Final answer:
To find a normal vector to the curve at (1, 2), calculate the gradient at that point by finding the partial derivatives, evaluate them at (1,2) to get the gradient (5, 13), and then find a perpendicular vector such as (-13, 5).
Step-by-step explanation:
To find a vector normal to the curve x³ + xy + y³ = 11 at the point (1,2), we must first calculate the gradient of the curve at that point. The gradient is given by the vector of partial derivatives, which represents the slope of the tangent plane to the surface at a particular point, and the normal vector is perpendicular to this gradient.

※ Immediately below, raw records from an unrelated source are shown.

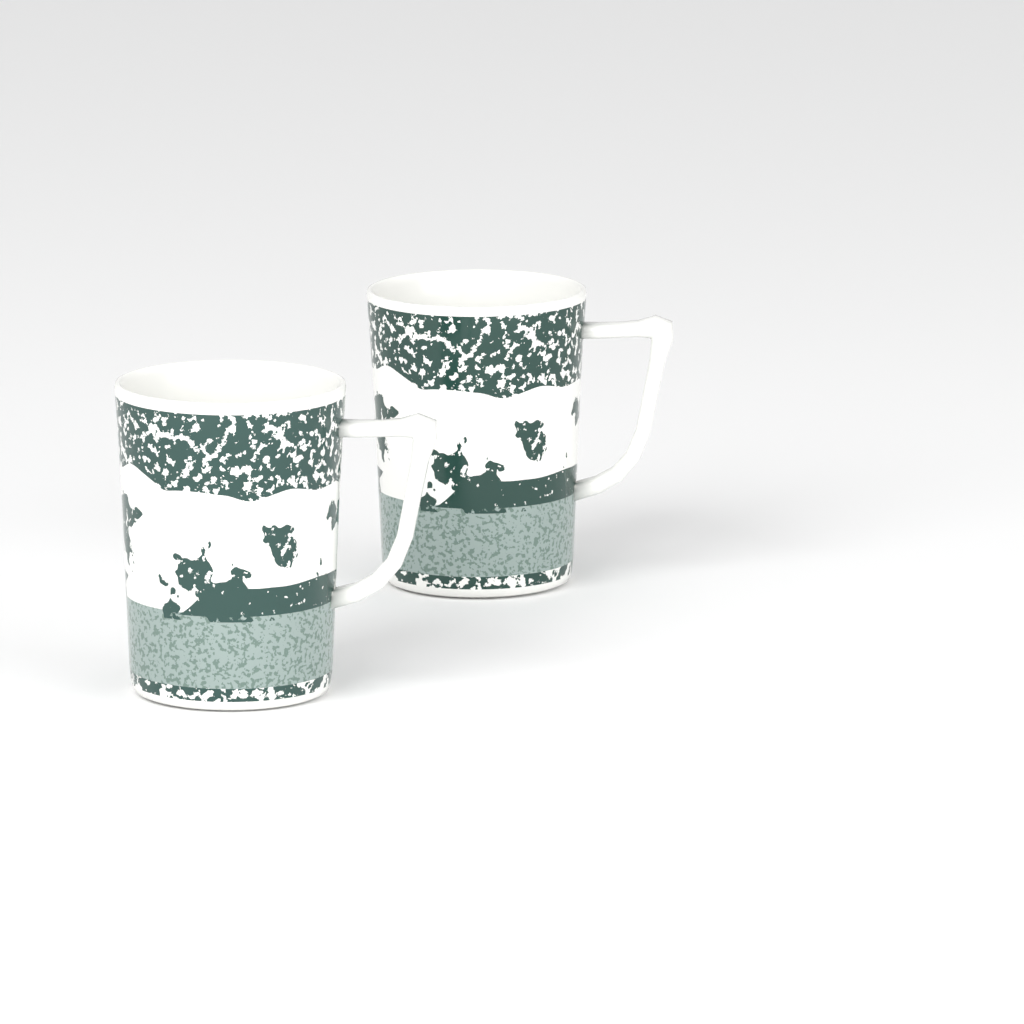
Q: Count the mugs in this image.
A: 2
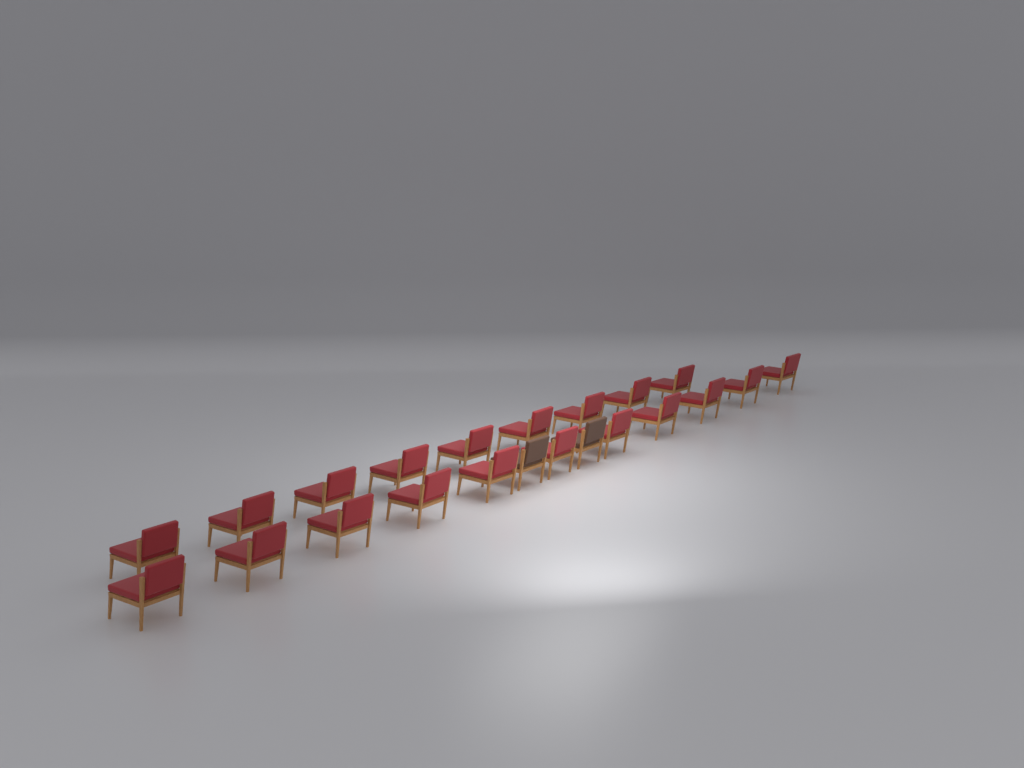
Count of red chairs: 20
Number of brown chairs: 2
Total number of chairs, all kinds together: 22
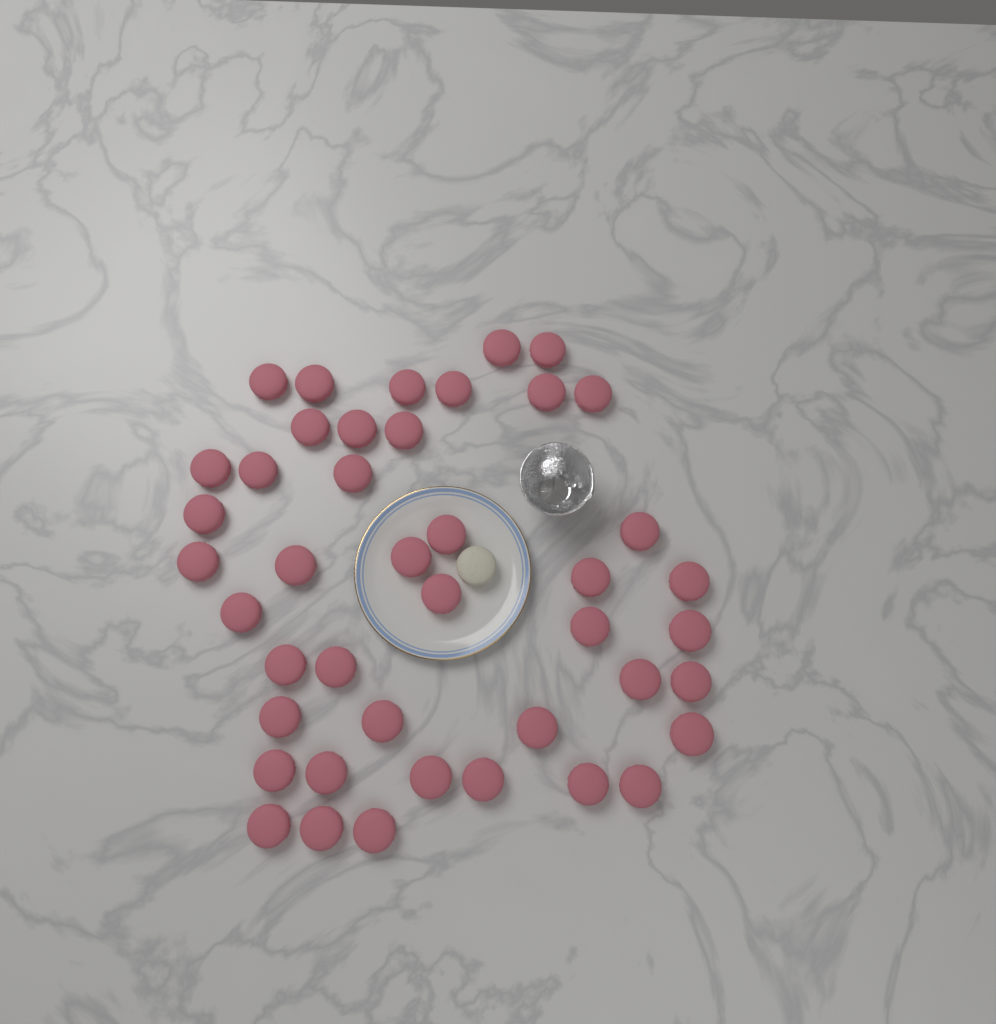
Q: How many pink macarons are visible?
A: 43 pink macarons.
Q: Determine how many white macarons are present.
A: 1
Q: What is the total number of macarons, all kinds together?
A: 44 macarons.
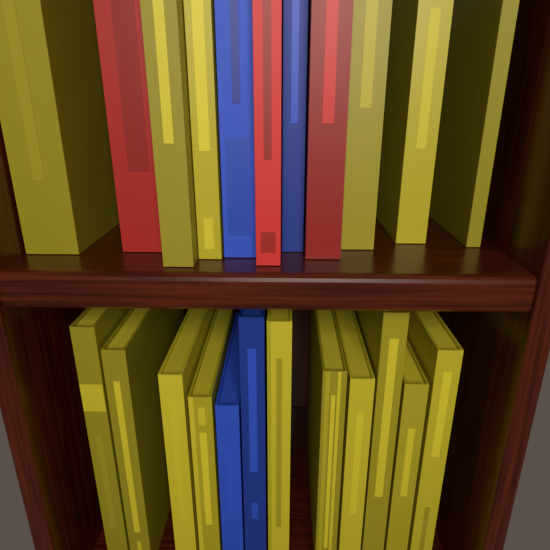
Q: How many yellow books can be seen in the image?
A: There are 16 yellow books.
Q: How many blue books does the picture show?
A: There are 4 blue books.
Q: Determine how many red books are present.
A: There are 3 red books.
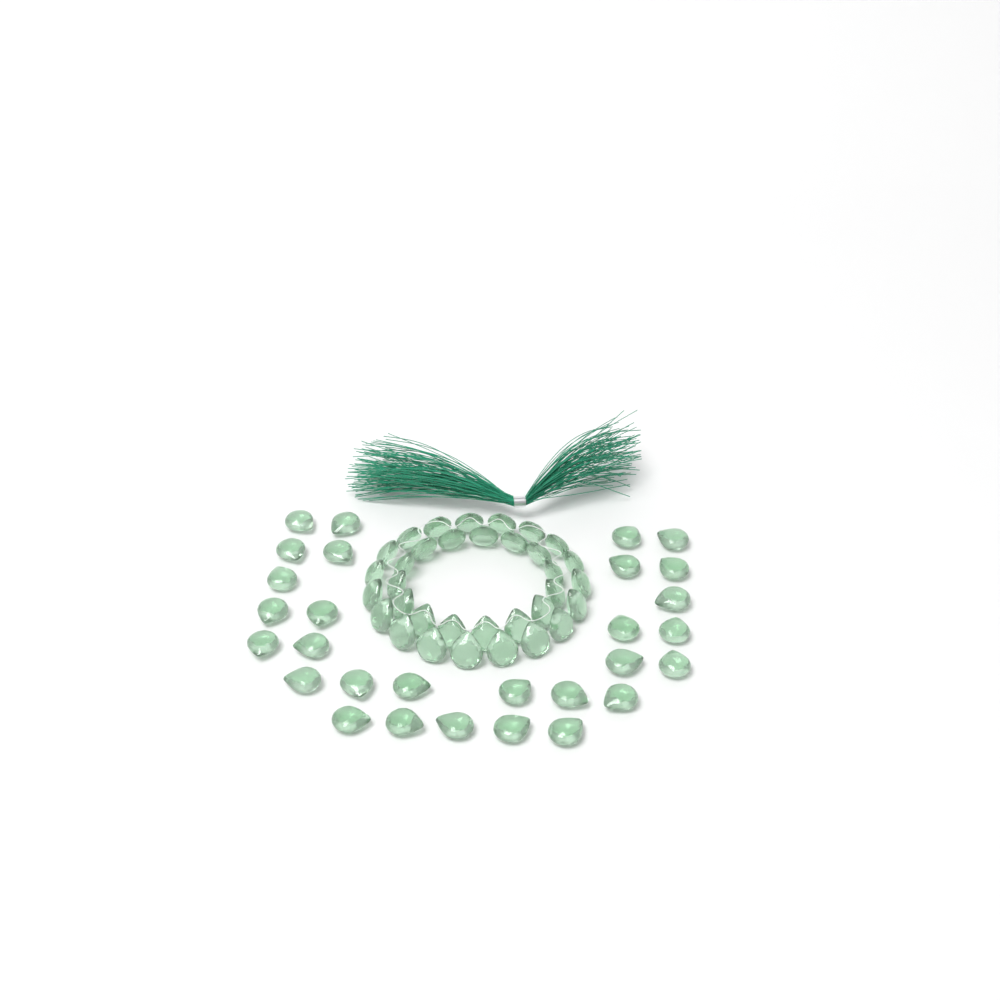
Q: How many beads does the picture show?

The partial derivatives of the given function with respect to x and y are:
- ∂f/∂x = 3x² + y
- ∂f/∂y = x + 3y²
Evaluating these at the point (1,2) gives:
- ∂f/∂x (1,2) = 3(1)² + 2 = 5
- ∂f/∂y (1,2) = 1 + 3(2)² = 13
Thus, the gradient vector at the point (1,2) is (5, 13), and a vector normal to the curve at this point would be perpendicular to this vector.
Therefore, a normal vector to the curve at (1,2) could be taken to be (-13, 5) or any scalar multiple of this vector. We can simply negate one of the components and swap them to find a vector that is orthogonal (perpendicular) to the given gradient vector.